═══ Input material

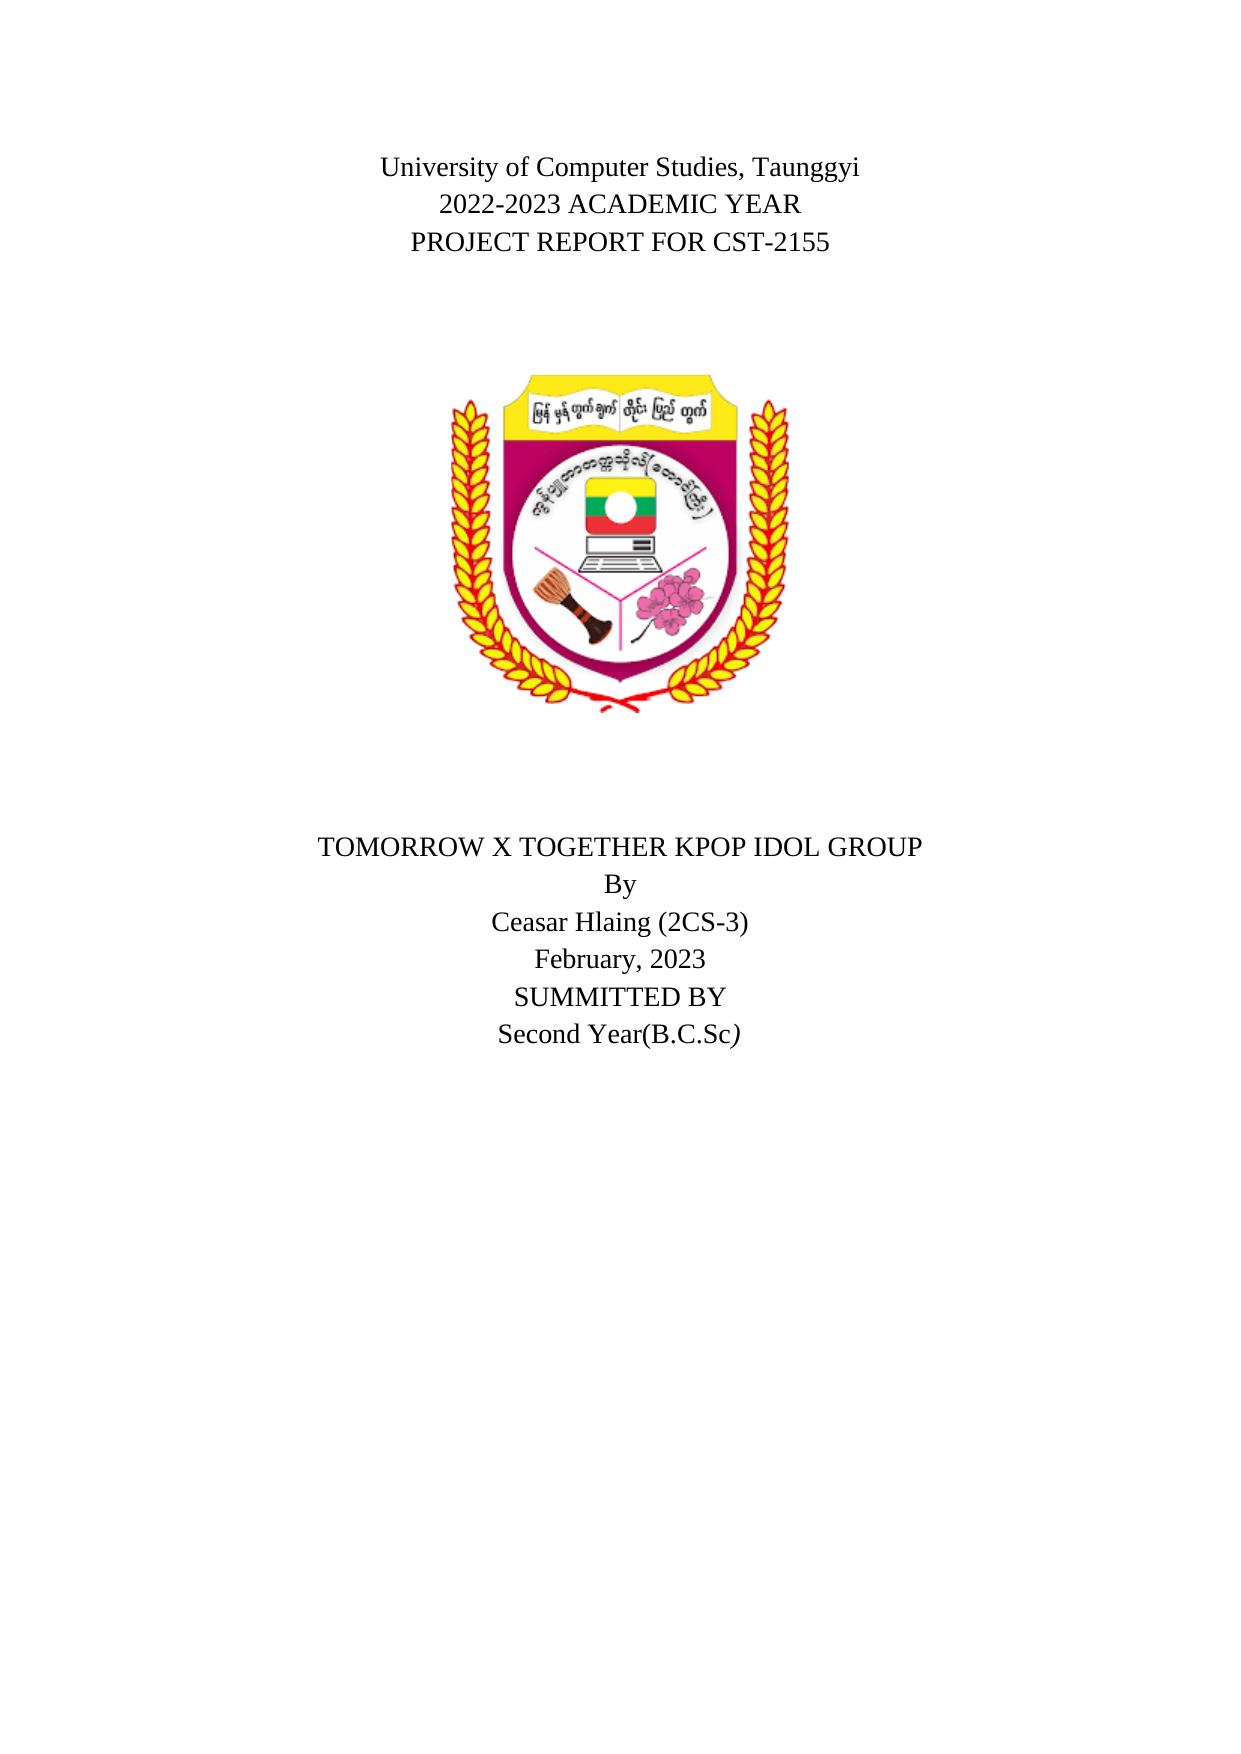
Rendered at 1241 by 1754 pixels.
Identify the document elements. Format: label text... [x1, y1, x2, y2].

text February, 2023 [150, 943, 1090, 975]
text SUMMITTED BY [150, 980, 1090, 1012]
text University of Computer Studies, Taunggyi [150, 150, 1090, 182]
text TOMORROW X TOGETHER KPOP IDOL GROUP [150, 830, 1090, 862]
text PROJECT REPORT FOR CST-2155 [150, 225, 1090, 257]
text By [150, 868, 1090, 900]
picture [451, 375, 789, 713]
text Ceasar Hlaing (2CS-3) [150, 905, 1090, 937]
text Second Year(B.C.Sc) [150, 1018, 1090, 1050]
text 2022-2023 ACADEMIC YEAR [150, 187, 1090, 220]
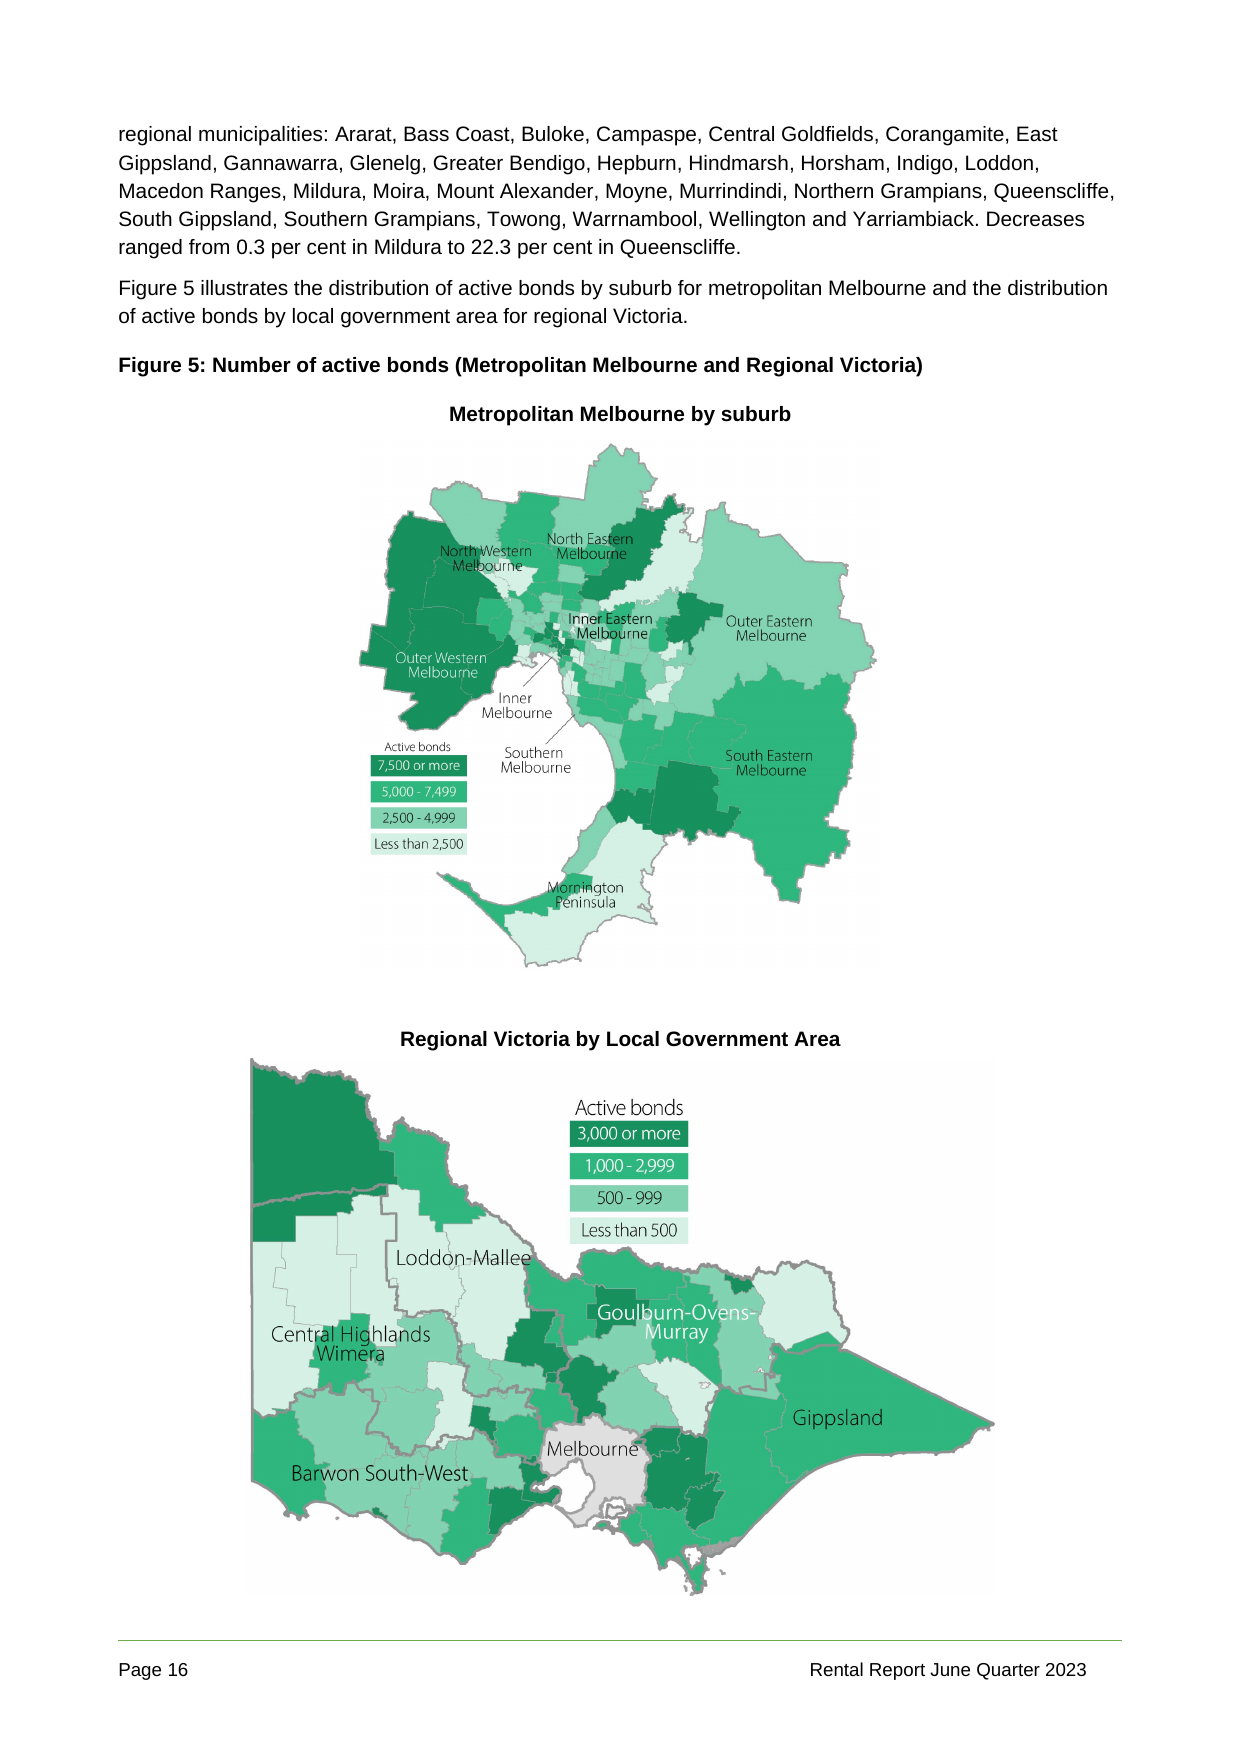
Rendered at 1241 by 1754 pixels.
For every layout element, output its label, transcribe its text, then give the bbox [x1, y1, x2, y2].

picture [245, 1058, 995, 1596]
text Figure 5: Number of active bonds (Metropolitan Melbourne and Regional Victoria) [118, 352, 1122, 376]
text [118, 118, 1122, 259]
text Regional Victoria by Local Government Area [118, 1023, 1122, 1051]
text Figure 5 illustrates the distribution of active bonds by suburb for metropolitan Melbourne and the distribution of active bonds by local government area for regional Victoria. [118, 271, 1122, 327]
text Metropolitan Melbourne by suburb [118, 401, 1122, 425]
picture [354, 436, 886, 974]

══════

### Exercise prompt
Could you print all of the entries exactly, skipping the images?

### Reply to the exercise
Rendered at 1241 by 1754 pixels.
Identify the document elements. Format: label text... [x1, y1, x2, y2].

text February, 2023 [150, 943, 1090, 975]
text SUMMITTED BY [150, 980, 1090, 1012]
text University of Computer Studies, Taunggyi [150, 150, 1090, 182]
text TOMORROW X TOGETHER KPOP IDOL GROUP [150, 830, 1090, 862]
text PROJECT REPORT FOR CST-2155 [150, 225, 1090, 257]
text By [150, 868, 1090, 900]
picture [451, 375, 789, 713]
text Ceasar Hlaing (2CS-3) [150, 905, 1090, 937]
text Second Year(B.C.Sc) [150, 1018, 1090, 1050]
text 2022-2023 ACADEMIC YEAR [150, 187, 1090, 220]
Rendered at 1241 by 1754 pixels.
For every layout element, output its label, transcribe its text, then give the bbox [x1, y1, x2, y2].

picture [245, 1058, 995, 1596]
text Figure 5: Number of active bonds (Metropolitan Melbourne and Regional Victoria) [118, 352, 1122, 376]
text [118, 118, 1122, 259]
text Regional Victoria by Local Government Area [118, 1023, 1122, 1051]
text Figure 5 illustrates the distribution of active bonds by suburb for metropolitan Melbourne and the distribution of active bonds by local government area for regional Victoria. [118, 271, 1122, 327]
text Metropolitan Melbourne by suburb [118, 401, 1122, 425]
picture [354, 436, 886, 974]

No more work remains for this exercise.